Still, as both Boyd-Nelson and Adkison emphasized, their organizations are ready for that fight. These proposed rules governing gender-affirming care must be understood, like restrictions on providing abortion, as an attempt to narrow the conditions under which care can be lawfully provided. In abortion care, the direct parallel would be TRAP laws—or targeted regulation of abortion providers—which typically far exceed what is needed to safely provide care, by specifying the width of corridors or procedure rooms, or requiring clinics to be within a set distance from a hospital. Some mandate that providers have qualifications or affiliations that are not medically necessary. All of this has the effect of limiting who can provide and who can get an abortion.

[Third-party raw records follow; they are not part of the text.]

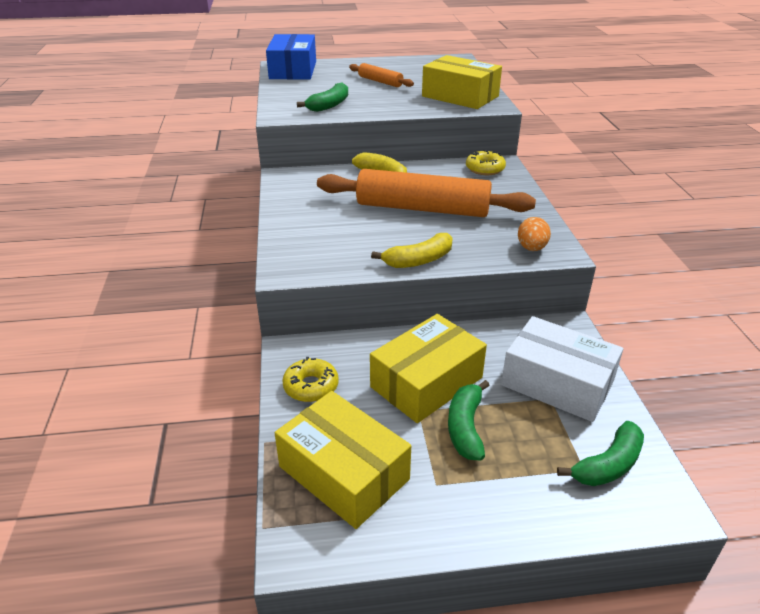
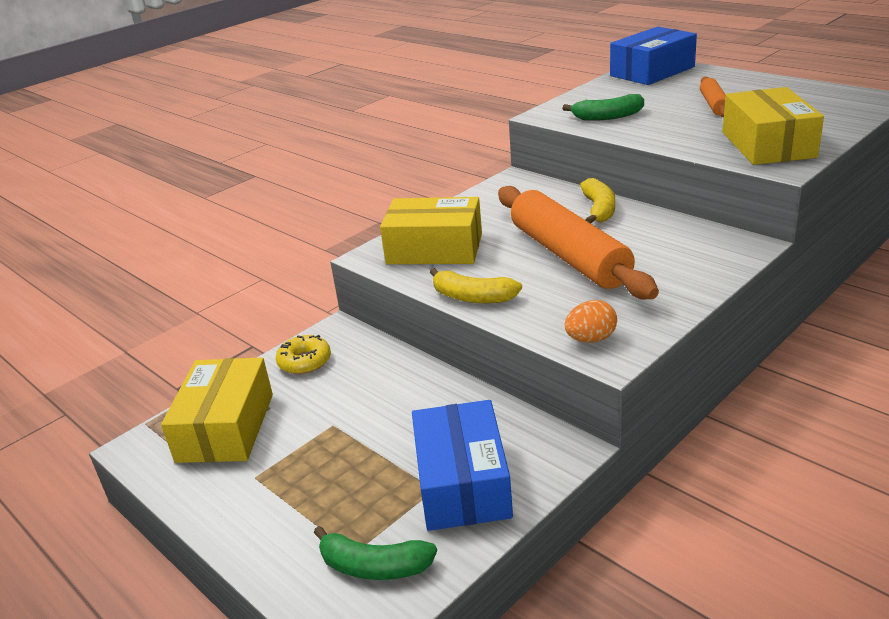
camera: 55 degrees right, 5 degrees down
yellow box [370,314,487,423] -> yellow box moved to [380,197,482,264]
green banana [448,380,490,460] -> none
yellow donut [466,150,506,175] -> none
white box [501,316,623,422] -> blue box [412,400,513,531]

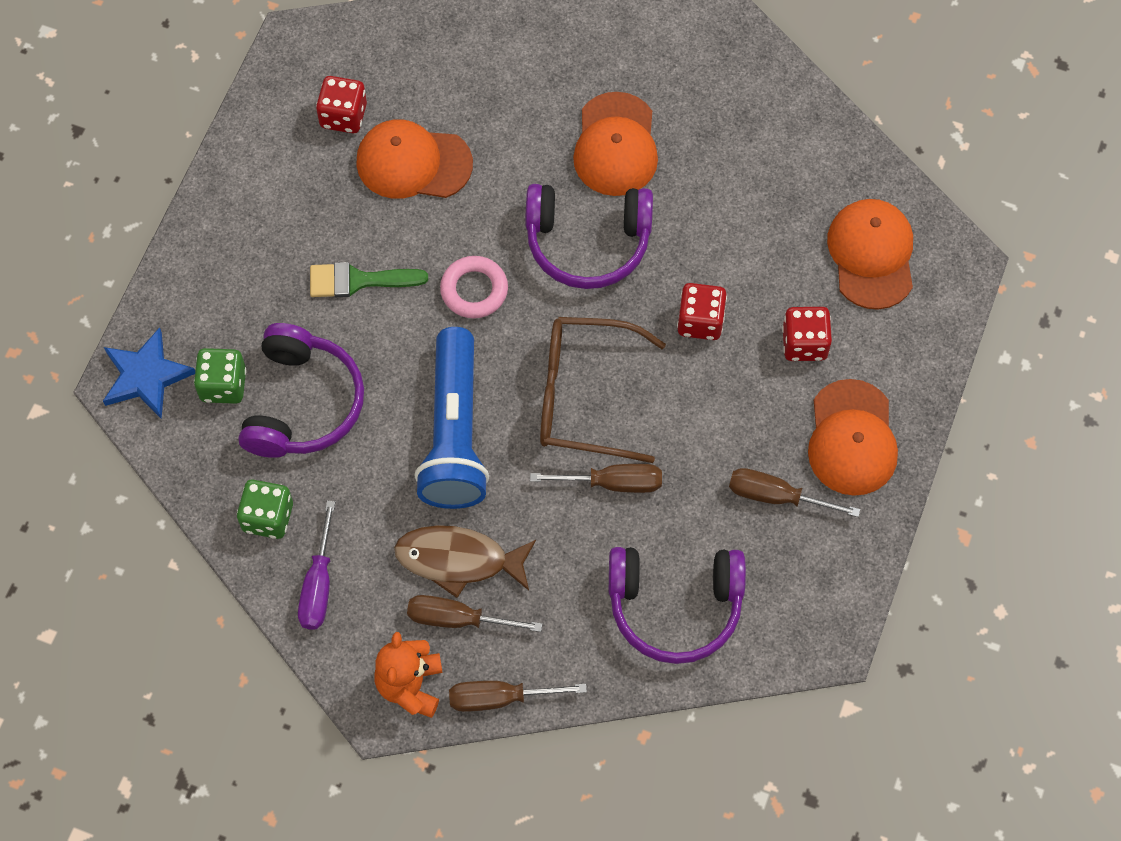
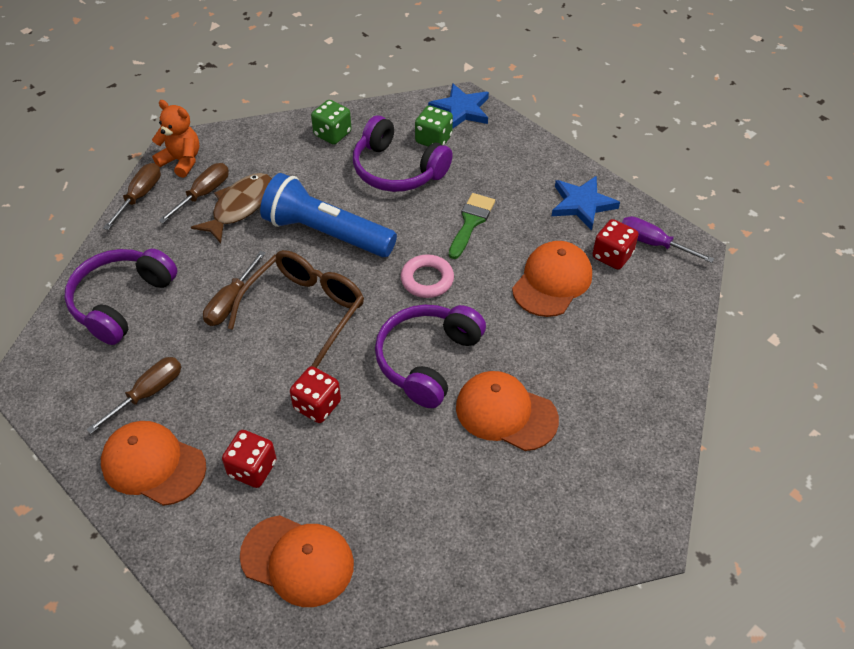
camera: 115 degrees right, 15 degrees down
purple screwdriver [298,501,335,630] -> purple screwdriver moved to [622,216,714,263]
none -> blue star [552,176,620,230]

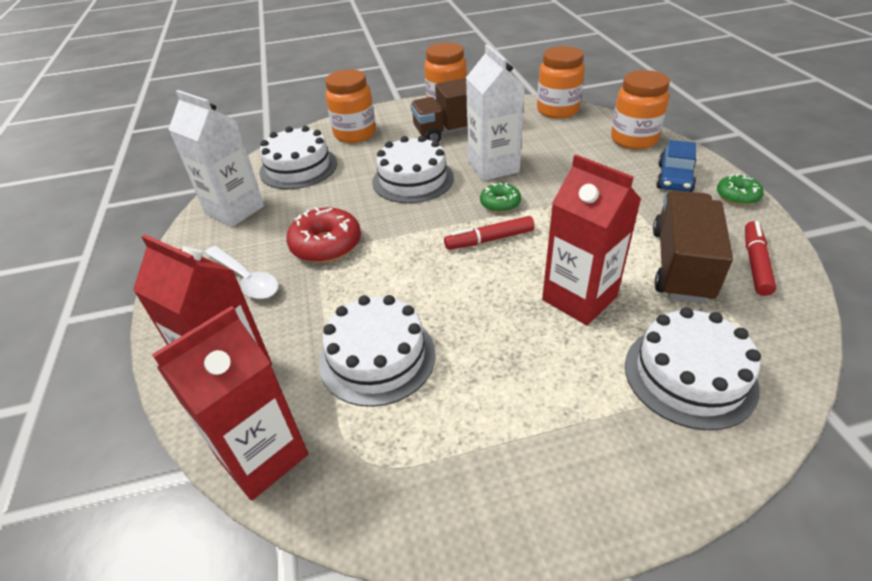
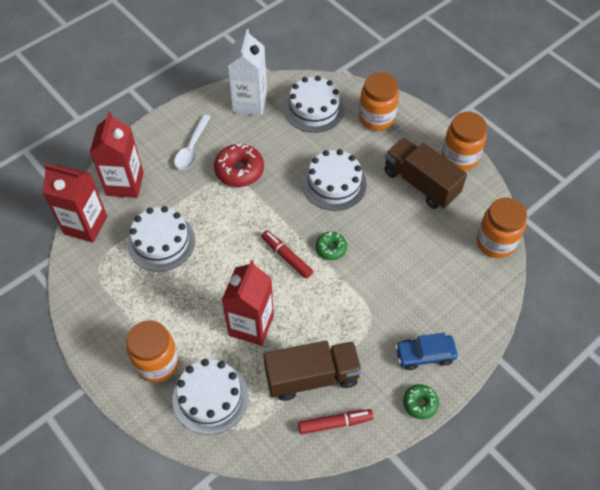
camera: 60 degrees right, 15 degrees up
white carton [466,44,525,181] -> none
orange jar [611,70,670,150] -> orange jar moved to [126,320,179,383]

Such restrictions on abortion and on gender-affirming care often originate with lawmakers who lack expertise on health care, who were prompted by Christian right groups who oppose such heath care as part of their effort to roll back rights for queer people, trans people, women, and all of the above. Ohio State Representative Gary Click, who first introduced the ban that became HB 68 and dubbed it the “Save Adolescents from Experimentation” bill, was approached in 2021 by the Christian right group Center for Christian Virtue. Founded in an Ohio church the 1980s, the Center for Christian Virtue has fought anti-discrimination protections for LGBTQ people at the city level, and headed the campaign for a constitutional amendment banning same-sex marriage in the state.
In line with the broader post-Obergefell strategy from the Christian right, CCV have stepped up attacks on trans rights and trans people generally. The group’s policy director, in a 2021 sermon at an Ohio megachurch, claimed that adults were coercing children into gender-affirming care. Representative Click has himself claimed that young people are “groomed in school and other places” into being trans. He has also spread misinformation about gender-affirming care and suicide risk, which he said he learned from CCV. “Representative Click actively chose to put forth legislation that will forcibly detransition all transgender minors in the state without talking to a single one,” said Cam Ogden, who is also one of his constituents. Ogden asked Click directly whether he had talked to any trans individuals when proposing this legislation. Click confirmed that he had not.
What has been made to look like a debate over health care provision to trans people is—and arguably was from the start—an attempt to make the rights of trans people debatable. “This is how they begin to roll back the progress that we’ve made,” said Boyd-Nelson from Equality Ohio. “And let’s be clear: we didn’t make all that much progress.”